(Stored items)
++++

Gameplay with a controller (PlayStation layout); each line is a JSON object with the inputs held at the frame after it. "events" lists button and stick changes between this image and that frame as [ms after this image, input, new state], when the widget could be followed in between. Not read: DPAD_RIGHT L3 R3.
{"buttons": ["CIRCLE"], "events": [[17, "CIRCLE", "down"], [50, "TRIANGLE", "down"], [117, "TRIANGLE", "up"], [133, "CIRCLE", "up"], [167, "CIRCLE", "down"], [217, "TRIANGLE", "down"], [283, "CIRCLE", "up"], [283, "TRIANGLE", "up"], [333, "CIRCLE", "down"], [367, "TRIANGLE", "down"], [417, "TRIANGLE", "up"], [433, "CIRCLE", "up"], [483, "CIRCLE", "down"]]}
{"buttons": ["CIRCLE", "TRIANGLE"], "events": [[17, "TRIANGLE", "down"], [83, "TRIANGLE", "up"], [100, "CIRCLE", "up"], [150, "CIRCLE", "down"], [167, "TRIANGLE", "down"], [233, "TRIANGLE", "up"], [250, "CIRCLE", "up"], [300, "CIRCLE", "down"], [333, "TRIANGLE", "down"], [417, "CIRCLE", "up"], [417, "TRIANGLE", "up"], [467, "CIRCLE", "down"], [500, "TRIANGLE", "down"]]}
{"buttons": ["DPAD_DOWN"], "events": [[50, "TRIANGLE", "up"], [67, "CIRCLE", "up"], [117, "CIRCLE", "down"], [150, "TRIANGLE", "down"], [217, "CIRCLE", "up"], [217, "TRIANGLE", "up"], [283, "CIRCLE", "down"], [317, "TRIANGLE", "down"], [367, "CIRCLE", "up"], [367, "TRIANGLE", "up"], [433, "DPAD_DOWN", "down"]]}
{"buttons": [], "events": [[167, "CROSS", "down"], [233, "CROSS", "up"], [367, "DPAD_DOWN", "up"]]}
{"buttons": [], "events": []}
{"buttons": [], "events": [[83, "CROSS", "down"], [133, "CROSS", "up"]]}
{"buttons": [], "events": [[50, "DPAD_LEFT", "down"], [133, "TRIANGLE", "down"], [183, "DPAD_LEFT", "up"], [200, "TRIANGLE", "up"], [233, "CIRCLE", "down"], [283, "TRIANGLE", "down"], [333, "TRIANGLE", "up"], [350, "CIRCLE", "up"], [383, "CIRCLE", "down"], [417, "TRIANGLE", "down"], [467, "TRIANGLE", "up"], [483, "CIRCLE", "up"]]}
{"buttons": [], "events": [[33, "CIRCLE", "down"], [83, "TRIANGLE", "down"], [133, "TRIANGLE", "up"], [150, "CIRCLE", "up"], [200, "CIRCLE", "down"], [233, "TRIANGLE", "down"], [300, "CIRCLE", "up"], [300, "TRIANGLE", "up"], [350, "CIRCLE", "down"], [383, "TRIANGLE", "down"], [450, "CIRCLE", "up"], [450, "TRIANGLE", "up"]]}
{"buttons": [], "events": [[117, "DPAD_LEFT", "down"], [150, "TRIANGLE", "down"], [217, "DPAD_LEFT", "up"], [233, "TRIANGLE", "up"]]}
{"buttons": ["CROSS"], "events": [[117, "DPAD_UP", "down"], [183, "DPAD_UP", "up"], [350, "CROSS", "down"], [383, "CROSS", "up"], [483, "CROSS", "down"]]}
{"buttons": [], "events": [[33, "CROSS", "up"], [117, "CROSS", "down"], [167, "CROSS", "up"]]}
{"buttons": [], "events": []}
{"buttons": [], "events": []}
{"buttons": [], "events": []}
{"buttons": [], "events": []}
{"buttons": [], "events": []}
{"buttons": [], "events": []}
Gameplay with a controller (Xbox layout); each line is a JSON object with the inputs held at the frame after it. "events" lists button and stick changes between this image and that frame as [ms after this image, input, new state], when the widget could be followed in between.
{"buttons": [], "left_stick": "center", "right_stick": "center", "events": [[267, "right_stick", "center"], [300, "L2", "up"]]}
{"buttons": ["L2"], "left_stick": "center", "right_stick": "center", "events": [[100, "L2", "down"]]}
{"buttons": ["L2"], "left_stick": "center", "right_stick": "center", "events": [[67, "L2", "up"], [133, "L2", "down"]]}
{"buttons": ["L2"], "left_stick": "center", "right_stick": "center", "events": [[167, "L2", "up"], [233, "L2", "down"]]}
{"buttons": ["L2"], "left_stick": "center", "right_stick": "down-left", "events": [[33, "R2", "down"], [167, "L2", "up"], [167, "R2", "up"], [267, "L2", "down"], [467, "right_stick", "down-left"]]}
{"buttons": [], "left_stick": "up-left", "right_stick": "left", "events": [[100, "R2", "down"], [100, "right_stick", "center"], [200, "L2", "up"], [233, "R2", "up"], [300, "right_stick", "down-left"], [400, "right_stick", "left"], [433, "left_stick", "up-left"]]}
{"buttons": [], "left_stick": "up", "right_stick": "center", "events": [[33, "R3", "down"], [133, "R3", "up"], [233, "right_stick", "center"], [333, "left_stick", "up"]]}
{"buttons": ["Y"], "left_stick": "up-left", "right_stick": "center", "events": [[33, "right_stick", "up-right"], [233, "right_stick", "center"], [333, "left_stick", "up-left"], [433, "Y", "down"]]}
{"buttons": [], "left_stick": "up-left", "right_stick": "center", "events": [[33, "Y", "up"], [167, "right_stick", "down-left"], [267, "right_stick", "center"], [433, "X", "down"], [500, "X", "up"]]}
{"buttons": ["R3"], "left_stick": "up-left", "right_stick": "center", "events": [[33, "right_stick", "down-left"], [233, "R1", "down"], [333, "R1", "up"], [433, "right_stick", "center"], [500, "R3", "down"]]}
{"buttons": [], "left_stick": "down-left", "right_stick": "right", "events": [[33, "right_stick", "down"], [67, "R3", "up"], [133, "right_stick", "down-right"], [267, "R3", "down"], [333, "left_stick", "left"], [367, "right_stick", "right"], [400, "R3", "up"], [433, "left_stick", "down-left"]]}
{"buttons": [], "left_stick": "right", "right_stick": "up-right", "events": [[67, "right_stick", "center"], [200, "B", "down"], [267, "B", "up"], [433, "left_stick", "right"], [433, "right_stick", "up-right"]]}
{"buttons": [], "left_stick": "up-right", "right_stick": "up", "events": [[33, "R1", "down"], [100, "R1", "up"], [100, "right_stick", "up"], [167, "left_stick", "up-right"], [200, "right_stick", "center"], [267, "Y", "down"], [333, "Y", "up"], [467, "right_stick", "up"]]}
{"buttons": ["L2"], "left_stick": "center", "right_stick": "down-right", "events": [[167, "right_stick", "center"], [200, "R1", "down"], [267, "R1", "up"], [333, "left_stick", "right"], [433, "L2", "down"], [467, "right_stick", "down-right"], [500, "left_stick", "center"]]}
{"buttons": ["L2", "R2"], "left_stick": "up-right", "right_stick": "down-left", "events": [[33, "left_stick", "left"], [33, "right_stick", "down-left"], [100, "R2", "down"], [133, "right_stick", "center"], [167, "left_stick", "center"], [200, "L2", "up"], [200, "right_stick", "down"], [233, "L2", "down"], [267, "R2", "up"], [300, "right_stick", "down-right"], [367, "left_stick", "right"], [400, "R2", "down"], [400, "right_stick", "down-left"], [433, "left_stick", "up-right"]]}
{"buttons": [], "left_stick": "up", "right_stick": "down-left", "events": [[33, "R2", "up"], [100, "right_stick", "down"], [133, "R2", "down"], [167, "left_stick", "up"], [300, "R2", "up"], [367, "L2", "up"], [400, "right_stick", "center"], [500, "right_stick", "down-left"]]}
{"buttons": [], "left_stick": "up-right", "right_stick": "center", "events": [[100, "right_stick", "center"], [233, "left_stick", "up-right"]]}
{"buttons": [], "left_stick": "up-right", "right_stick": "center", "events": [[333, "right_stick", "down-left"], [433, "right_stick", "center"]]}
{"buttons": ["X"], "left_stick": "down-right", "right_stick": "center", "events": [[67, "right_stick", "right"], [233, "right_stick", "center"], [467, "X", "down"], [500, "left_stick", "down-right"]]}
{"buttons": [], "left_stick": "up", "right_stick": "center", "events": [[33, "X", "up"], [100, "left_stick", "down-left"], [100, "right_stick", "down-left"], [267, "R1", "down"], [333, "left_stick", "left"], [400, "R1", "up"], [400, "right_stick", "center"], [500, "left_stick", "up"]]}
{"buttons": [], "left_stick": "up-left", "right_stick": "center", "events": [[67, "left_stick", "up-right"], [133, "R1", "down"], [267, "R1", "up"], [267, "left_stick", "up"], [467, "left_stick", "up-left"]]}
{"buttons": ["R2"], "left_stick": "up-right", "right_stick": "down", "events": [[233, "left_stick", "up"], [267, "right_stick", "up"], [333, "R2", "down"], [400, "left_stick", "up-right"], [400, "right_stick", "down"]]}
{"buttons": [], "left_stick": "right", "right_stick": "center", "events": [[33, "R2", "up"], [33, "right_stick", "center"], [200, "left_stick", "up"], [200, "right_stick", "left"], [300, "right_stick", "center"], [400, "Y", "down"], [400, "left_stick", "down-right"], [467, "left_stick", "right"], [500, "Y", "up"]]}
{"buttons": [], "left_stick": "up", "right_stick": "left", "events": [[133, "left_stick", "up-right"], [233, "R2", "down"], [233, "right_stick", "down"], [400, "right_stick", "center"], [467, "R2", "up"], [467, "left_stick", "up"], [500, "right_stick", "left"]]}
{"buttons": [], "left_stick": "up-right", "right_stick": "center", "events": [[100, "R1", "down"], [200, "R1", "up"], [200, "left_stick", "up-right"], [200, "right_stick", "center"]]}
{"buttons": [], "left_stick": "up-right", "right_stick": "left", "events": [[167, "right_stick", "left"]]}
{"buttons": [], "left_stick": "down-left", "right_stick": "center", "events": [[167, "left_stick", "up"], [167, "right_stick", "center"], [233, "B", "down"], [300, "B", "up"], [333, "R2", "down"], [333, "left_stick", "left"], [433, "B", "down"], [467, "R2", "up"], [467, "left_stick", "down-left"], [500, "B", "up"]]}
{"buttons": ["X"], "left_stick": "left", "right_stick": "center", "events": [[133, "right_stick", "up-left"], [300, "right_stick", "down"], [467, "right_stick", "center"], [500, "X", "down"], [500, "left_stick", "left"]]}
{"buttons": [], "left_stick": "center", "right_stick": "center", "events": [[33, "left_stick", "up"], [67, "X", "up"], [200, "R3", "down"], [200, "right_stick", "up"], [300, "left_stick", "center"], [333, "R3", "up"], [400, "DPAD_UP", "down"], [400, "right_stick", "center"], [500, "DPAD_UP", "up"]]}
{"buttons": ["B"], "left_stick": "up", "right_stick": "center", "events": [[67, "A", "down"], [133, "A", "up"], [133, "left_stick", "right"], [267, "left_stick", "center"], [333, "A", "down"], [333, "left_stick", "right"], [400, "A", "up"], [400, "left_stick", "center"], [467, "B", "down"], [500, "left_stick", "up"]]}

++++

▸ What the task requires
Show the lines where the word "image" appears in the entries.

▸ Task answer
Gameplay with a controller (PlayStation layout); each line is a JSON object with the inputs held at the frame after it. "events" lists button and stick changes between this image and that frame as [ms after this image, input, new state], when the widget could be followed in between. Not read: DPAD_RIGHT L3 R3.
Gameplay with a controller (Xbox layout); each line is a JSON object with the inputs held at the frame after it. "events" lists button and stick changes between this image and that frame as [ms after this image, input, new state], when the widget could be followed in between.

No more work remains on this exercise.